Viel mehr als die Kathe­dra­le haben wir von Tour­nai nicht gese­hen, ein Regen­guss hat uns in Rich­tung Bahn­hof gescheucht, wo wir wie­der das “Glück” hat­ten eine Gumminase/Klobrille zu erwi­chen, d.h. mit den Rädern kein Nie­der­flur, aber immer­hin wis­sen wir inzwi­schen, wo man in so einem Zug Räder abstel­len kann. Eigent­lich wären wir lie­ber ein Stück den Canal du Cent­re und die Schel­de zurück­ge­fah­ren, wie wir schon gekom­men sind, aber im Regen nicht so reiz­voll und so über­ra­gend war er ja auch nicht. Es ist nicht der schöns­te Kanal­rad­weg, den wir je gese­hen haben, aber er ist vor­han­den, befes­tigt, ein wenig holp­rig (Beton­plat­ten), und qua­si auto­frei.
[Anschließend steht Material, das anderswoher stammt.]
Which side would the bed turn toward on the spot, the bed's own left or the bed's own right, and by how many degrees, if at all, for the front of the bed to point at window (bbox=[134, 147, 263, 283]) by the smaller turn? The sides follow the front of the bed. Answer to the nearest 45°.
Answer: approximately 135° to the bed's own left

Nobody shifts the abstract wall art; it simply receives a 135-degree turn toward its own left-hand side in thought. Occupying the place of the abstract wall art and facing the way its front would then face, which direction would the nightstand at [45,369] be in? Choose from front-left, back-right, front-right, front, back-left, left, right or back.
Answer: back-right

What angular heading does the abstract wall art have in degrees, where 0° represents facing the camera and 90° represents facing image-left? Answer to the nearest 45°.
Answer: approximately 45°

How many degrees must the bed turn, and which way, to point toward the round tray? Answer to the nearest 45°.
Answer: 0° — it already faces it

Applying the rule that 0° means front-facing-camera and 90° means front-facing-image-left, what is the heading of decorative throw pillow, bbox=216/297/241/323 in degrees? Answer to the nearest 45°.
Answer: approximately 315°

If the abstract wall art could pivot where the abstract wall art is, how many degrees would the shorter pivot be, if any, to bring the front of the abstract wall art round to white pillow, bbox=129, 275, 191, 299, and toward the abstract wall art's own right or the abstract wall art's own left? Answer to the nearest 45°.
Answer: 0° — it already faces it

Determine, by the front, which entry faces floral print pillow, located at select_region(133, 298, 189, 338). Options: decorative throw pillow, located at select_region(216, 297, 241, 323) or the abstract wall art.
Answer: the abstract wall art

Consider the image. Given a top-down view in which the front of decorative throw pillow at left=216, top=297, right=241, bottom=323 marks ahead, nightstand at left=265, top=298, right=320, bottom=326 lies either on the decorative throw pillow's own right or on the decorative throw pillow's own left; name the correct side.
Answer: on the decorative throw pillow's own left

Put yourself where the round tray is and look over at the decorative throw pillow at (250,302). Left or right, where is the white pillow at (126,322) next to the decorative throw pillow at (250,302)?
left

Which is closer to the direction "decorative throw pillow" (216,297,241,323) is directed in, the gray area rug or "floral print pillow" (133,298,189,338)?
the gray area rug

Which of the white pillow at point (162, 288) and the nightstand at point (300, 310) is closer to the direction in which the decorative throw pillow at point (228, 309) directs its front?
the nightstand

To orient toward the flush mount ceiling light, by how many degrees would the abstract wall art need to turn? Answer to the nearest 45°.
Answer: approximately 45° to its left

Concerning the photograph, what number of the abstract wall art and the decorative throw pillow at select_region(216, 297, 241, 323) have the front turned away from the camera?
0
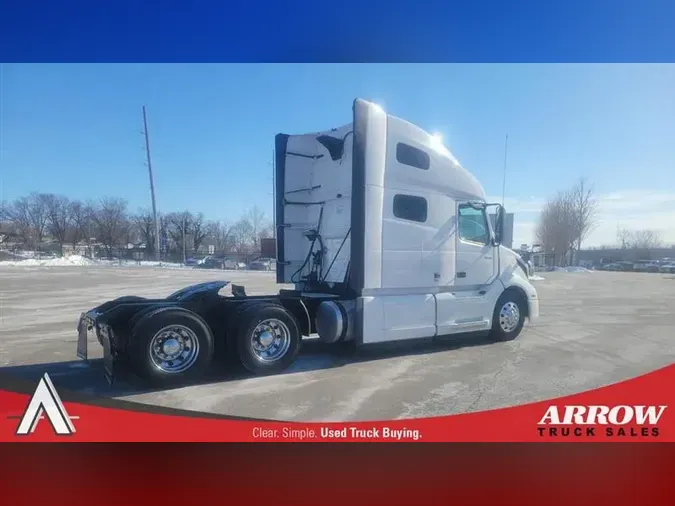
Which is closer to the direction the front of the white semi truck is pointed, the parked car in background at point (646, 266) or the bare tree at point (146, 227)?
the parked car in background

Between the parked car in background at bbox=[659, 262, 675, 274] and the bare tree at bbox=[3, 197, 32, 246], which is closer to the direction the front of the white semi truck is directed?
the parked car in background

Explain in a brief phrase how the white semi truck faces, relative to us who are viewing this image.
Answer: facing away from the viewer and to the right of the viewer

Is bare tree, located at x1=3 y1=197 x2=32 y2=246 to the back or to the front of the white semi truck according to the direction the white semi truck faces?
to the back

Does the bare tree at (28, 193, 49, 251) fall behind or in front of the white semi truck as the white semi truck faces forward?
behind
Und man sieht auf dem Weg auch Din­ge, die man noch nie gese­hen hat und auf den ers­ten Blick konn­ten wir auch nicht zuord­nen, ob das zivi­le, indus­tri­el­le oder gar mili­tä­ri­sche Bau­ten sind: die Kalk­bren­ne­rei­en kurz vor Tour­nai sind doch sehr eige­ne Bauwerke.

Die Fotos

Die Stre­cke


2 Antworten zu „Tag 10: Mons – Tournai“

  1. Sabine

    Guten Abend,
    Die­ser Rei­se­be­richt ist klasse!
    Wel­che Kar­te haben Die genutzt?
    Dan­ke für die Ant­wort und freund­li­che Grüße
    Sabine

    1. Wir nut­zen die Daten aus der Open­Street­Map und Locus­Map als Navi­ga­ti­ons-App fürs Handy.
      Das hat uns noch gut über­all hin gebracht.